● **QUOTED PASSAGE**:
☆ ☆ ☆
Palestinians who refused were forbidden from praying at the mosque, while those who complied were given a ticket to retrieve their IDs. Some Palestinians said police interrogated them before handing their cards back.

Legal NGO Adalah, which works to support Israel's Palestinian minority, sent Israeli authorities a letter alleging some people had been told to attend a police station to get their ID back.

Adalah called the Israeli police's conduct illegal, adding that it "limited the freedom of the worshippers and violated their rights to freedom of worship, movement and dignity".

Hassan Jabareen, a lawyer and the group's founder, said that the police are allowed, "at most, to instruct residents to present their ID card only".

Haaretz was told Israeli police began applying this rule, which the Association for Civil Rights in Israel similarly said threatens religious rights, in 2015 at the latest.

Israeli police have enforced the practice for nearly all of the Jewish Passover festival, which ran from 15 April to last Saturday, one Jerusalem Old City local told the paper.

Israeli forces often attack Al-Aqsa during the Islamic holy month of Ramadan, which this year overlapped with Passover and saw Jewish settlers raid the mosque and attempting to perform rituals there.

Palestinians view these attacks as a provocation and an effort to transform the compound in part or fully into a Jewish place of worship.

According to Haaretz, the police did not reply.
☆ ☆ ☆
● **DATA EXCERPT**:
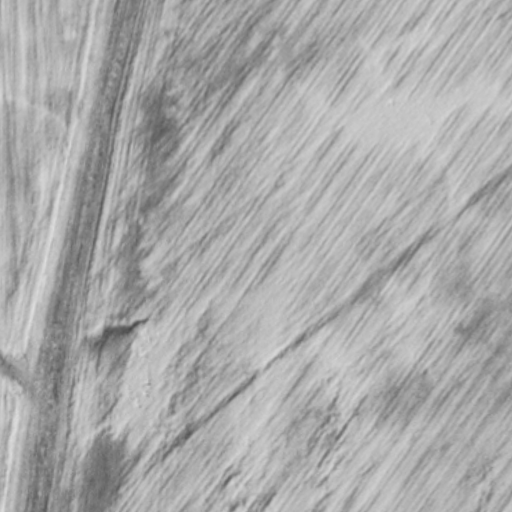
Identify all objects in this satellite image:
crop: (256, 256)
☆ ☆ ☆
● **DIRECTIONS FOR THIS TASK**:
Reproduce verbatim the stretch of the Al-Aqsa ID report above from "Palestinians view these" through "did not reply.".

● **THE SOLUTION**:
Palestinians view these attacks as a provocation and an effort to transform the compound in part or fully into a Jewish place of worship.

According to Haaretz, the police did not reply.